Written by  Published by:Shiite News
Published in Yemen
Monday, 07 May 2018


The Yemeni army and allied fighters have hit military positions in Saudi Arabia’s Asir region with a ballistic missile and destroyed them, Yemen’s al-Masirah television said on Sunday.

A Zalzal 2 missile was fired at the Ain al-Thwareen base in retaliation for Saudi airstrikes, which hit its target and left an unknown number of casualties, it added.

Yemeni snipers also killed two Saudi troops at the Haskul military base in Jizan, while army artillery units pummeled the kingdom's military positions in the region, the report said.

Meanwhile, Saudi warplanes bombed parts of Sa’ada, Hudaydah, and Hajjah provinces in northern Yemen.

In Sa’ada, five members of a family were killed after Saudi aircraft bombed a residence in the Baqim district.

Two more civilians were killed in Saudi air raids in al-Jarahi district in Hudaydah, while there was no immediate word on possible casualties in Hajjah which has been bombed 10 times over the past 24 hours.

Yemeni forces have stepped up their response to Saudi airstrikes with game-changer missile attacks which have become a major headache for the kingdom and its supporters.

On Thursday, the New York Times reported that about a dozen commandos with the US Army Special Forces, known as the Green Berets, had been deployed to Saudi Arabia’s southern border regions with the aim of countering Yemeni missiles.

The deployment came following reports that Patriot interceptors supplied by the US to Saudi Arabia were increasingly failing against missiles fired by Houthi fighters.

The secretive US mission, according to the report, is aimed at helping Saudi forces locate Yemeni missile launch sites and destroy the missile supplies of the Houthi movement.

Saudi Arabia has been bombing Yemen since 2015 and punishing it with a crippling blockade on Yemeni ports, airports and borders crossings, which has restricted food, aid and vital supplies from entering the impoverished country.

Fissures in Saudi-led coalition

The UAE was the first country to join the Saudi war against Yemen but fissures have emerged in their alliance recently as each side has been trying to carve out a zone of influence in the territories they seize.

On Friday, a delegation of Saudi officials visited Yemen’s Socotra Island in the Indian Ocean after the UAE deployed troops and tanks there against the will of a regime supported by Riyadh.

The deployment came amid widening divisions between forces loyal to the UAE and those supporting former Yemeni president Abd Rabbuh Mansour Hadi.

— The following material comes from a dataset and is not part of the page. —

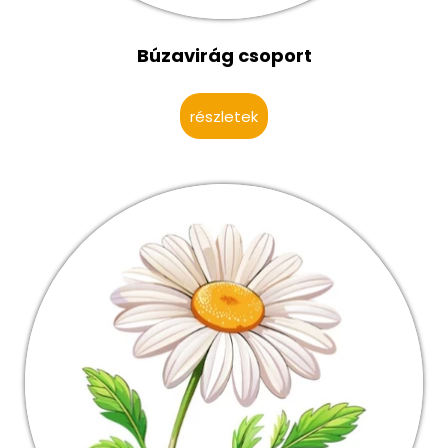
Búzavirág csoport
részletek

Both camps are based in southern Yemen and mostly in Aden where they have clashed several times.

Hadi's loyalists have accused Emirati forces of providing support to those seeking a separation of Yemen's southern territories from the north of the country.

In Socotra, reports have said the UAE was seeking to illegally exploit the island's pristine natural resources and turn it into a permanent military outpost-cum-holiday resort.

Socotra, located near Somalia in the Gulf of Aden, is protected by the UN cultural agency UNESCO, meaning that even the Yemeni government is unable to interfere in the natural habitats and places of natural beauty.

Reports have suggested that the UAE has been actively cementing its presence in Socotra since the very beginning of the Saudi-led war on Yemen.

Videos posted on social media purportedly show residents of Socotra angrily reacting to the new Emirati deployment.

On Saturday, the foreign ministry of Yemen's Supreme Political Council - the de facto administration based in the capital Sana'a - denounced the UAE's troop deployment to Socotra.

"The island’s occupation betrays the goal and nature of the occupation by the Saudi-led Arab coalition’s forces,” said a source at the ministry who asked not to be named.

“The invading countries are trying to impose their control on the southern Yemen areas and islands,” he added.

Last year, UAE-backed separatists began confronting Hadi's loyalists in Aden which is key to controlling the nearby Bab el-Mandeb Strait through which an estimated 12.5 to 20 percent of global trade passes every year.